__Work instructions__
Through the last line of the entries, please copy every line exactly, starting with the one that contains "Long lengths can".

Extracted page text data
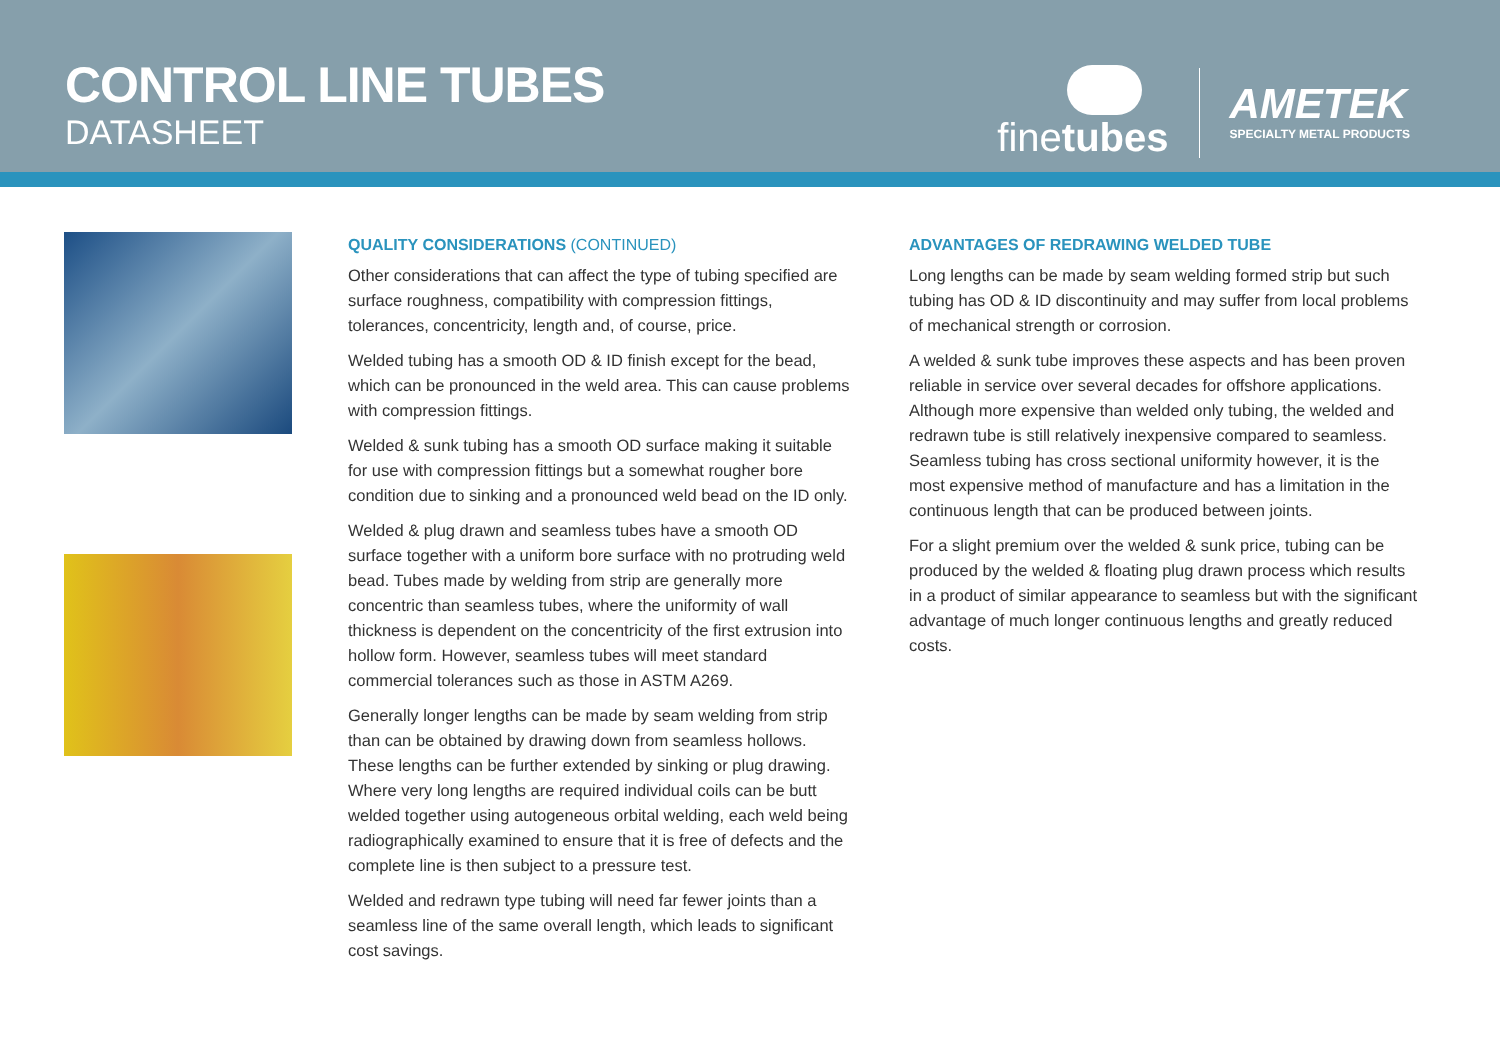CONTROL LINE TUBES
DATASHEET
finetubes
AMETEK
SPECIALTY METAL PRODUCTS
QUALITY CONSIDERATIONS (CONTINUED)
Other considerations that can affect the type of tubing specified are surface roughness, compatibility with compression fittings, tolerances, concentricity, length and, of course, price.
Welded tubing has a smooth OD & ID finish except for the bead, which can be pronounced in the weld area. This can cause problems with compression fittings.
Welded & sunk tubing has a smooth OD surface making it suitable for use with compression fittings but a somewhat rougher bore condition due to sinking and a pronounced weld bead on the ID only.
Welded & plug drawn and seamless tubes have a smooth OD surface together with a uniform bore surface with no protruding weld bead. Tubes made by welding from strip are generally more concentric than seamless tubes, where the uniformity of wall thickness is dependent on the concentricity of the first extrusion into hollow form. However, seamless tubes will meet standard commercial tolerances such as those in ASTM A269.
Generally longer lengths can be made by seam welding from strip than can be obtained by drawing down from seamless hollows. These lengths can be further extended by sinking or plug drawing. Where very long lengths are required individual coils can be butt welded together using autogeneous orbital welding, each weld being radiographically examined to ensure that it is free of defects and the complete line is then subject to a pressure test.
Welded and redrawn type tubing will need far fewer joints than a seamless line of the same overall length, which leads to significant cost savings.
ADVANTAGES OF REDRAWING WELDED TUBE
Long lengths can be made by seam welding formed strip but such tubing has OD & ID discontinuity and may suffer from local problems of mechanical strength or corrosion.
A welded & sunk tube improves these aspects and has been proven reliable in service over several decades for offshore applications. Although more expensive than welded only tubing, the welded and redrawn tube is still relatively inexpensive compared to seamless. Seamless tubing has cross sectional uniformity however, it is the most expensive method of manufacture and has a limitation in the continuous length that can be produced between joints.
For a slight premium over the welded & sunk price, tubing can be produced by the welded & floating plug drawn process which results in a product of similar appearance to seamless but with the significant advantage of much longer continuous lengths and greatly reduced costs.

__Task answer__
Long lengths can be made by seam welding formed strip but such tubing has OD & ID discontinuity and may suffer from local problems of mechanical strength or corrosion.
A welded & sunk tube improves these aspects and has been proven reliable in service over several decades for offshore applications. Although more expensive than welded only tubing, the welded and redrawn tube is still relatively inexpensive compared to seamless. Seamless tubing has cross sectional uniformity however, it is the most expensive method of manufacture and has a limitation in the continuous length that can be produced between joints.
For a slight premium over the welded & sunk price, tubing can be produced by the welded & floating plug drawn process which results in a product of similar appearance to seamless but with the significant advantage of much longer continuous lengths and greatly reduced costs.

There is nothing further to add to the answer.